In a recent article on Mr. Fry's Guide to the London Charities for 1874-5, we observed that the Charity Organisation Society had not furnished returns either of receipts or of persons benefited within the year. We have since learned that the omission was accidental, and indeed unimportant, as the receipts of the Council are duly recorded, giving the aggregate results of the labour of the several Committees ; and a return of the number of "persons benefited " would be hardly procurable in that conclusive shape, for the following reasons.

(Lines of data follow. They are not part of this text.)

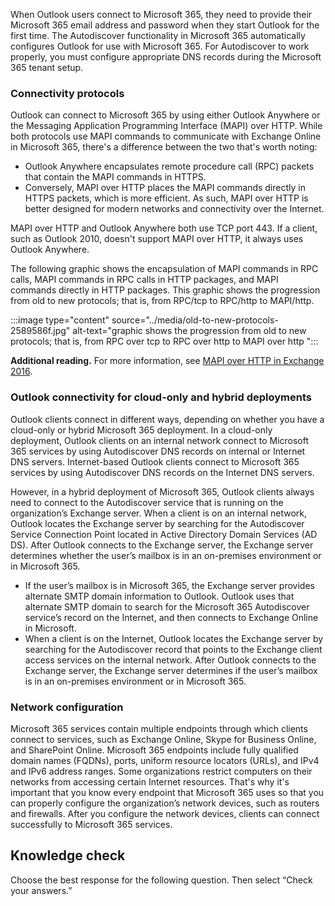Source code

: When Outlook users connect to Microsoft 365, they need to provide their Microsoft 365 email address and password when they start Outlook for the first time. The Autodiscover functionality in Microsoft 365 automatically configures Outlook for use with Microsoft 365. For Autodiscover to work properly, you must configure appropriate DNS records during the Microsoft 365 tenant setup.

### Connectivity protocols

Outlook can connect to Microsoft 365 by using either Outlook Anywhere or the Messaging Application Programming Interface (MAPI) over HTTP. While both protocols use MAPI commands to communicate with Exchange Online in Microsoft 365, there's a difference between the two that's worth noting:

 *  Outlook Anywhere encapsulates remote procedure call (RPC) packets that contain the MAPI commands in HTTPS.
 *  Conversely, MAPI over HTTP places the MAPI commands directly in HTTPS packets, which is more efficient. As such, MAPI over HTTP is better designed for modern networks and connectivity over the Internet.

MAPI over HTTP and Outlook Anywhere both use TCP port 443. If a client, such as Outlook 2010, doesn't support MAPI over HTTP, it always uses Outlook Anywhere.

The following graphic shows the encapsulation of MAPI commands in RPC calls, MAPI commands in RPC calls in HTTP packages, and MAPI commands directly in HTTP packages. This graphic shows the progression from old to new protocols; that is, from RPC/tcp to RPC/http to MAPI/http. 

:::image type="content" source="../media/old-to-new-protocols-2589586f.jpg" alt-text="graphic shows the progression from old to new protocols; that is, from RPC over tcp to RPC over http to MAPI over http ":::

**Additional reading.** For more information, see [MAPI over HTTP in Exchange 2016](https://go.microsoft.com/fwlink/?linkid=830370?azure-portal=true).

### Outlook connectivity for cloud-only and hybrid deployments

Outlook clients connect in different ways, depending on whether you have a cloud-only or hybrid Microsoft 365 deployment. In a cloud-only deployment, Outlook clients on an internal network connect to Microsoft 365 services by using Autodiscover DNS records on internal or Internet DNS servers. Internet-based Outlook clients connect to Microsoft 365 services by using Autodiscover DNS records on the Internet DNS servers.

However, in a hybrid deployment of Microsoft 365, Outlook clients always need to connect to the Autodiscover service that is running on the organization’s Exchange server. When a client is on an internal network, Outlook locates the Exchange server by searching for the Autodiscover Service Connection Point located in Active Directory Domain Services (AD DS). After Outlook connects to the Exchange server, the Exchange server determines whether the user’s mailbox is in an on-premises environment or in Microsoft 365.

 *  If the user’s mailbox is in Microsoft 365, the Exchange server provides alternate SMTP domain information to Outlook. Outlook uses that alternate SMTP domain to search for the Microsoft 365 Autodiscover service’s record on the Internet, and then connects to Exchange Online in Microsoft.
 *  When a client is on the Internet, Outlook locates the Exchange server by searching for the Autodiscover record that points to the Exchange client access services on the internal network. After Outlook connects to the Exchange server, the Exchange server determines if the user’s mailbox is in an on-premises environment or in Microsoft 365.

### Network configuration

Microsoft 365 services contain multiple endpoints through which clients connect to services, such as Exchange Online, Skype for Business Online, and SharePoint Online. Microsoft 365 endpoints include fully qualified domain names (FQDNs), ports, uniform resource locators (URLs), and IPv4 and IPv6 address ranges. Some organizations restrict computers on their networks from accessing certain Internet resources. That's why it's important that you know every endpoint that Microsoft 365 uses so that you can properly configure the organization’s network devices, such as routers and firewalls. After you configure the network devices, clients can connect successfully to Microsoft 365 services.

## Knowledge check

Choose the best response for the following question. Then select “Check your answers.”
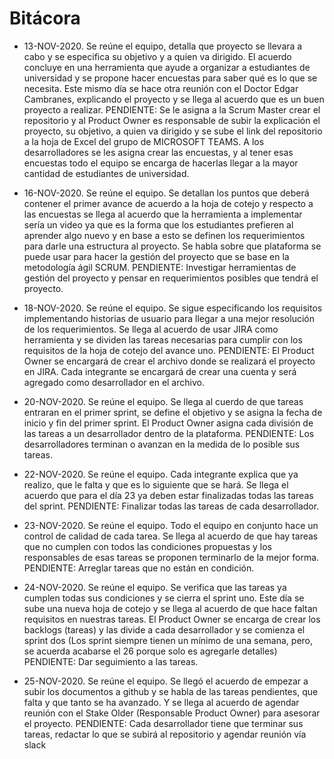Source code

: # Bitácora

-  13-NOV-2020. Se reúne el equipo, detalla que proyecto se llevara a cabo y se especifica su objetivo y a quien va dirigido. El acuerdo concluye en una herramienta que ayude a organizar a estudiantes de universidad y se propone hacer encuestas para saber qué es lo que se necesita. Este mismo día se hace otra reunión con el Doctor Edgar Cambranes, explicando el proyecto y se llega al acuerdo que es un buen proyecto a realizar.
PENDIENTE: Se le asigna a la Scrum Master crear el repositorio y al Product Owner es responsable de subir la explicación el proyecto, su objetivo, a quien va dirigido y se sube el link del repositorio a la hoja de Excel del grupo de MICROSOFT TEAMS. A los desarrolladores se les asigna crear las encuestas, y al tener esas encuestas todo el equipo se encarga de hacerlas llegar a la mayor cantidad de estudiantes de universidad.

-  16-NOV-2020. Se reúne el equipo. Se detallan los puntos que deberá contener el primer avance de acuerdo a la hoja de cotejo y respecto a las encuestas se llega al acuerdo que la herramienta a implementar sería un video ya que es la forma que los estudiantes prefieren al aprender algo nuevo y en base a esto se definen los requerimientos para darle una estructura al proyecto. Se habla sobre que plataforma se puede usar para hacer la gestión del proyecto que se base en la metodología ágil SCRUM.
PENDIENTE: Investigar herramientas de gestión del proyecto y pensar en requerimientos posibles que tendrá el proyecto.
-  18-NOV-2020. Se reúne el equipo. Se sigue especificando los requisitos implementando historias de usuario para llegar a una mejor resolución de los requerimientos. Se llega al acuerdo de usar JIRA como herramienta y se dividen las tareas necesarias para cumplir con los requisitos de la hoja de cotejo del avance uno.
PENDIENTE: El Product Owner se encargará de crear el archivo donde se realizará el proyecto en JIRA. Cada integrante se encargará de crear una cuenta y será agregado como desarrollador en el archivo. 
-  20-NOV-2020. Se reúne el equipo. Se llega al cuerdo de que tareas entraran en el primer sprint, se define el objetivo y se asigna la fecha de inicio y fin del primer sprint. El Product Owner asigna cada división de las tareas a un desarrollador dentro de la plataforma.
PENDIENTE: Los desarrolladores terminan o avanzan en la medida de lo posible sus tareas.
-  22-NOV-2020. Se reúne el equipo. Cada integrante explica que ya realizo, que le falta y que es lo siguiente que se hará. Se llega el acuerdo que para el día 23 ya deben estar finalizadas todas las tareas del sprint.
PENDIENTE: Finalizar todas las tareas de cada desarrollador.
-  23-NOV-2020. Se reúne el equipo. Todo el equipo en conjunto hace un control de calidad de cada tarea. Se llega al acuerdo de que hay tareas que no cumplen con todos las condiciones propuestas y los responsables de esas tareas se proponen terminarlo de la mejor forma.
PENDIENTE: Arreglar tareas que no están en condición.
-  24-NOV-2020. Se reúne el equipo. Se verifica que las tareas ya cumplen todas sus condiciones y se cierra el sprint uno. Este día se sube una nueva hoja de cotejo y se llega al acuerdo de que hace faltan requisitos en nuestras tareas. El Product Owner se encarga de crear los backlogs (tareas) y las divide a cada desarrollador y se comienza el sprint dos (Los sprint siempre tienen un mínimo de una semana, pero, se acuerda acabarse el 26 porque solo es agregarle detalles)
PENDIENTE: Dar seguimiento a las tareas.
-  25-NOV-2020. Se reúne el equipo. Se llegó el acuerdo de empezar a subir los documentos a github y se habla de las tareas pendientes, que falta y que tanto se ha avanzado. Y se llega al acuerdo de agendar reunión con el Stake Older (Responsable Product Owner) para asesorar el proyecto.
PENDIENTE: Cada desarrollador tiene que terminar sus tareas, redactar lo que se subirá al repositorio y agendar reunión vía slack
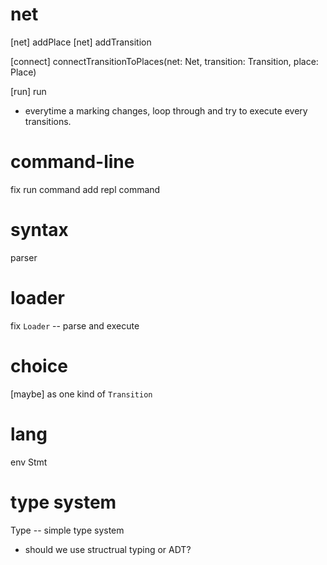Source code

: # net

[net] addPlace
[net] addTransition

[connect] connectTransitionToPlaces(net: Net, transition: Transition, place: Place)

[run] run

- everytime a marking changes,
  loop through and try to execute every transitions.

# command-line

fix run command
add repl command

# syntax

parser

# loader

fix `Loader` -- parse and execute

# choice

[maybe] as one kind of `Transition`

# lang

env
Stmt


# type system

Type -- simple type system

- should we use structrual typing or ADT?
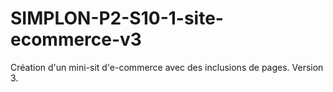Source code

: # SIMPLON-P2-S10-1-site-ecommerce-v3
Création d'un mini-sit d'e-commerce avec des inclusions de pages. Version 3.
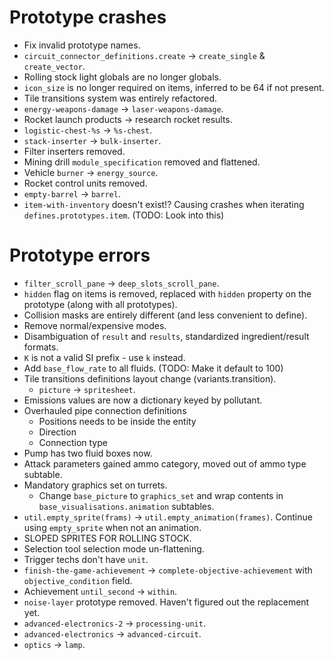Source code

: # Prototype crashes

- Fix invalid prototype names.
- `circuit_connector_definitions.create` -> `create_single` & `create_vector`.
- Rolling stock light globals are no longer globals.
- `icon_size` is no longer required on items, inferred to be 64 if not present.
- Tile transitions system was entirely refactored.
- `energy-weapons-damage` -> `laser-weapons-damage`.
- Rocket launch products -> research rocket results.
- `logistic-chest-%s` -> `%s-chest`.
- `stack-inserter` -> `bulk-inserter`.
- Filter inserters removed.
- Mining drill `module_specification` removed and flattened.
- Vehicle `burner` -> `energy_source`.
- Rocket control units removed.
- `empty-barrel` -> `barrel`.
- `item-with-inventory` doesn't exist!? Causing crashes when iterating `defines.prototypes.item`. (TODO: Look into this)

# Prototype errors

- `filter_scroll_pane` -> `deep_slots_scroll_pane`.
- `hidden` flag on items is removed, replaced with `hidden` property on the prototype (along with all prototypes).
- Collision masks are entirely different (and less convenient to define).
- Remove normal/expensive modes.
- Disambiguation of `result` and `results`, standardized ingredient/result formats.
- `K` is not a valid SI prefix - use `k` instead.
- Add `base_flow_rate` to all fluids. (TODO: Make it default to 100)
- Tile transitions definitions layout change (variants.transition).
  - `picture` -> `spritesheet`.
- Emissions values are now a dictionary keyed by pollutant.
- Overhauled pipe connection definitions
  - Positions needs to be inside the entity
  - Direction
  - Connection type
- Pump has two fluid boxes now.
- Attack parameters gained ammo category, moved out of ammo type subtable.
- Mandatory graphics set on turrets.
  - Change `base_picture` to `graphics_set` and wrap contents in `base_visualisations.animation` subtables.
- `util.empty_sprite(frams)` -> `util.empty_animation(frames)`. Continue using `empty_sprite` when not an animation.
- SLOPED SPRITES FOR ROLLING STOCK.
- Selection tool selection mode un-flattening.
- Trigger techs don't have `unit`.
- `finish-the-game-achievement` -> `complete-objective-achievement` with `objective_condition` field.
- Achievement `until_second` -> `within`.
- `noise-layer` prototype removed. Haven't figured out the replacement yet.
- `advanced-electronics-2` -> `processing-unit`.
- `advanced-electronics` -> `advanced-circuit`.
- `optics` -> `lamp`.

It does not fall to the Council to deal directly with any but a few exceptional cases, and as the heading in the Guide-book is intended for relief agencies, and the Society is not primarily a relief society, even returns by the Committees under such a heading would give a very imperfect idea of the useful work performed by them. The Society publishes full in- formation concerning its widely extending, wise, and energetic action, in a large and admirably arranged volume of Reports (for 1873), now before us, from which we learn, severally, the amount of the receipts of the thirty-four District Committees and of the Aid Fund. The functions of this eminently practical Society are, as an examination of the volume of Reports convinces us, too numerous and various to be summed up under any concise head- ing. Some of the reports afford a strange insight into the knavish tricks which the officers of the Society are called upon to confound and frustrate ; we find them related sometimes among the prosecutions undertaken by the Society, sometimes under the " Fraudulent Charities " heading, more frequently among the cases dismissed as not suitable for charitable relief. On such cases much time and money are often expended, to the benefit of the public, and in the long run, to that of the poor themselves.